_What the task requires_
Starting with the line that contains "line: (466, 657) -> (549, 772), added" and stopping after the line that contains "text: (446, 715) -> (532, 889), moved", return each line below exactly as written, with no others.

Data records
──────
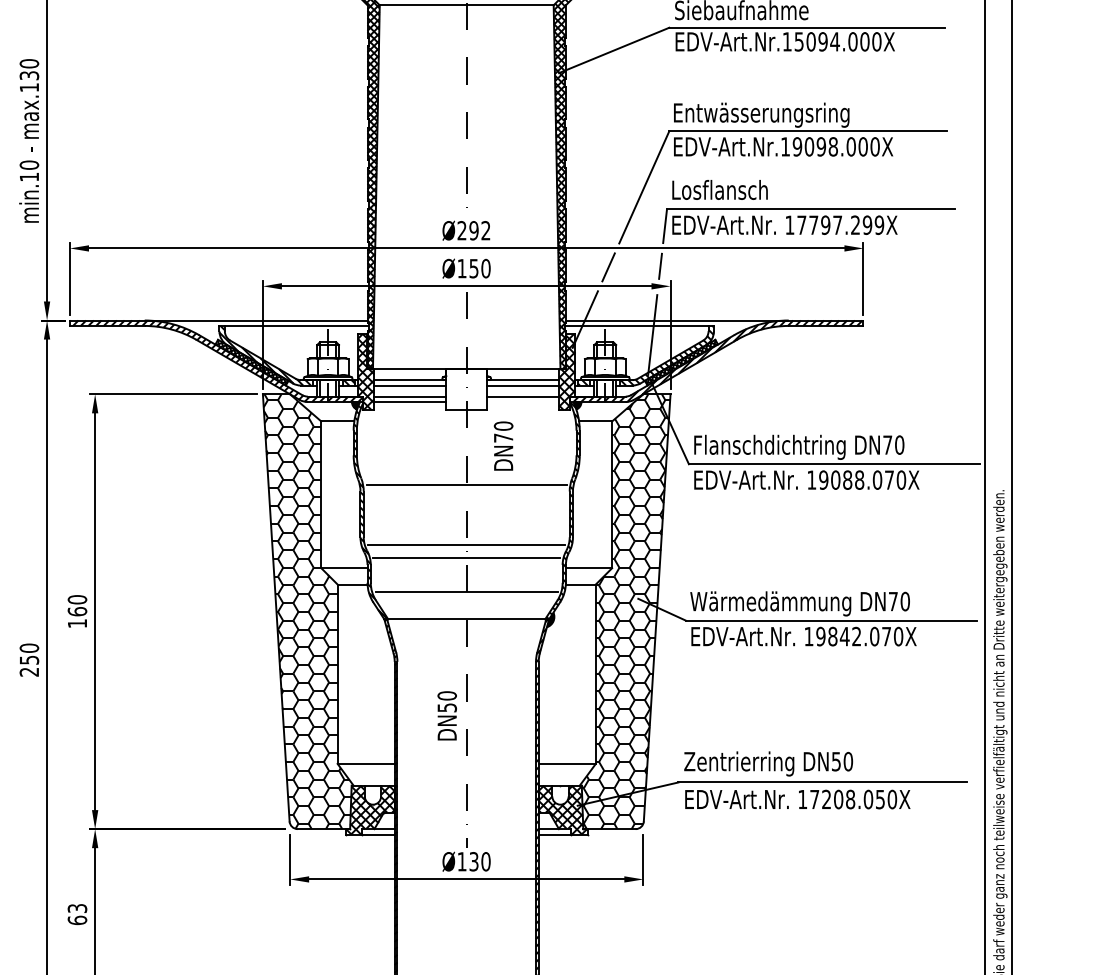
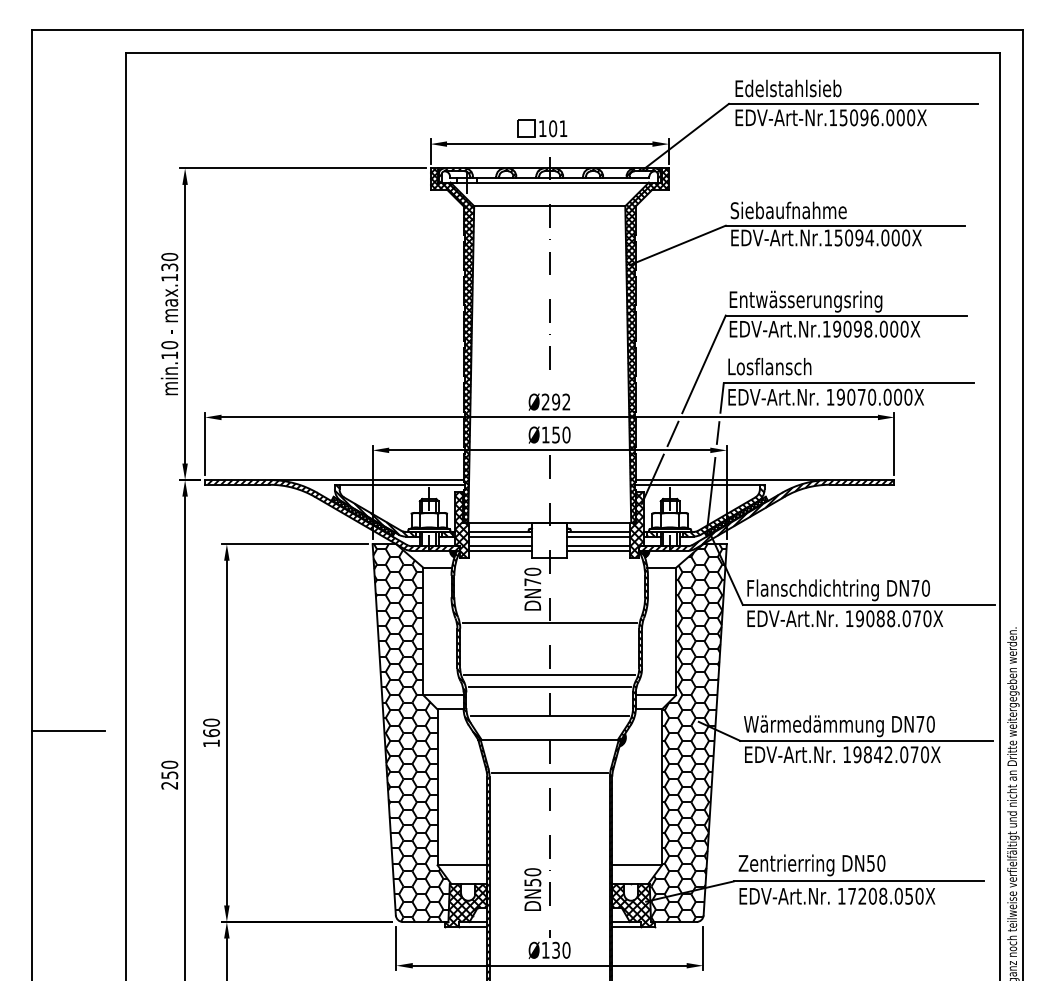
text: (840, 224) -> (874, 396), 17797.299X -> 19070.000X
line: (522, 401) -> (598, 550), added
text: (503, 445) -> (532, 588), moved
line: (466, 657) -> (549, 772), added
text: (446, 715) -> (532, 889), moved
──────
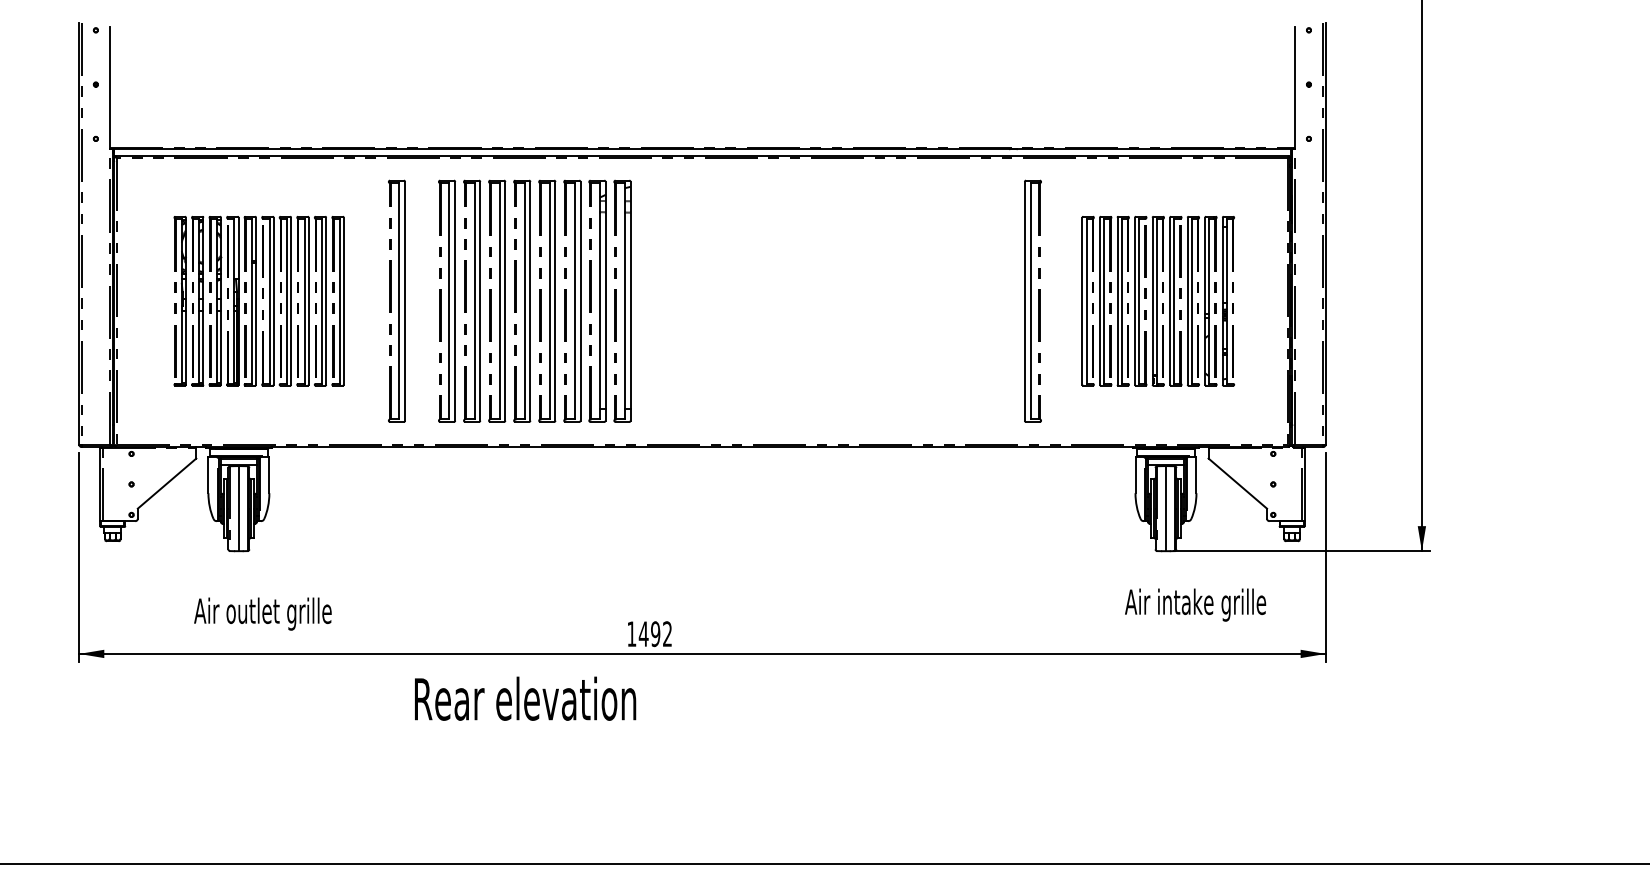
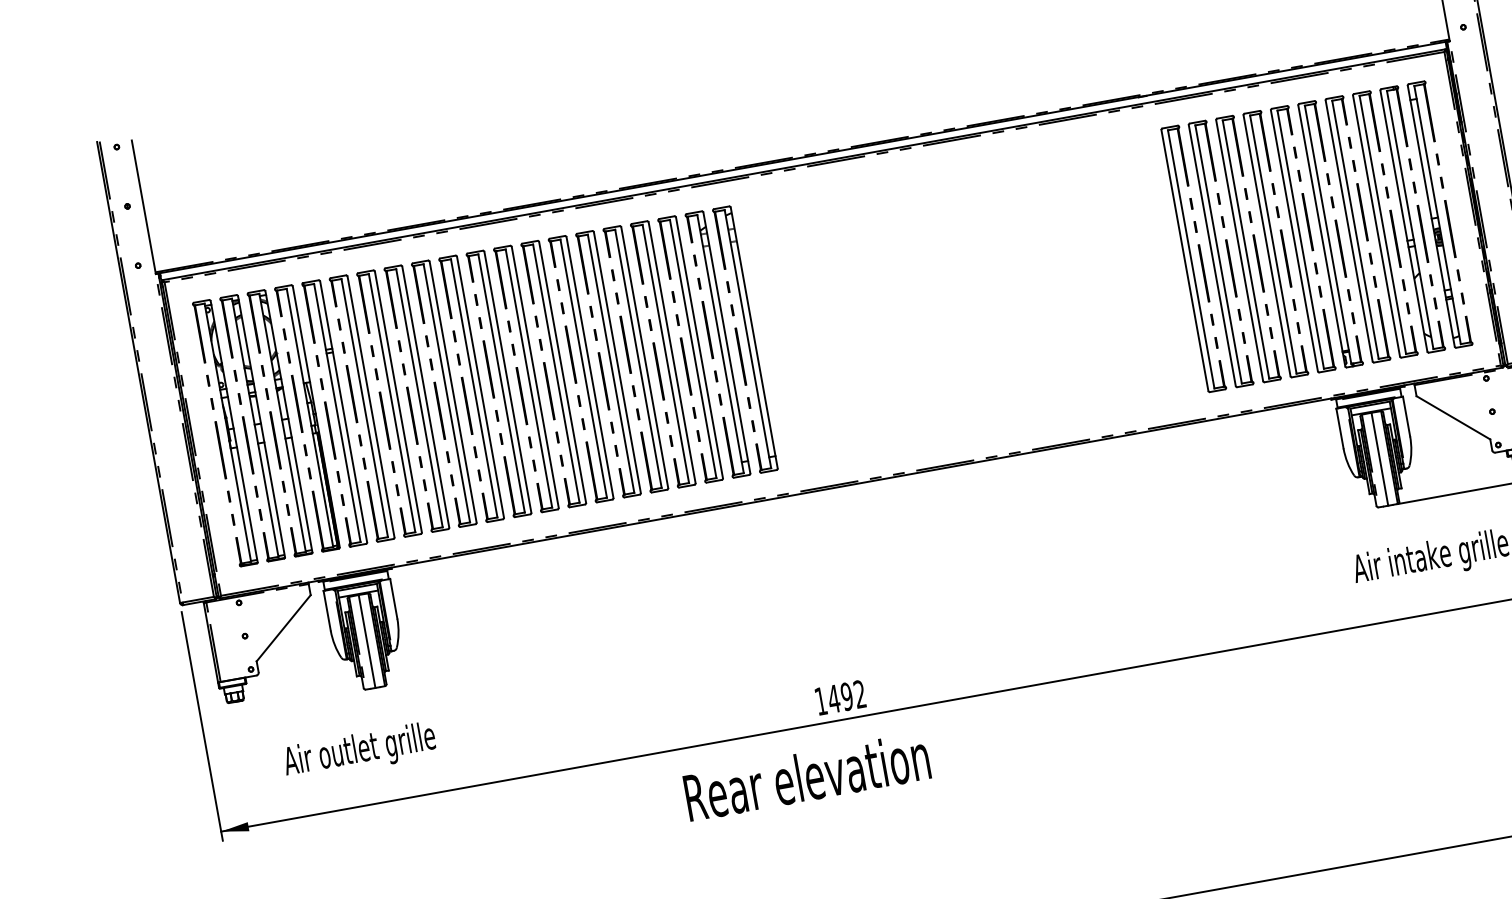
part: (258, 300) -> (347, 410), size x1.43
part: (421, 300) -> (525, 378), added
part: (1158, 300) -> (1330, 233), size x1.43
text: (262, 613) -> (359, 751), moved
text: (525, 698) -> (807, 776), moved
──────
_Task solution_
line: (466, 657) -> (549, 772), added
text: (446, 715) -> (532, 889), moved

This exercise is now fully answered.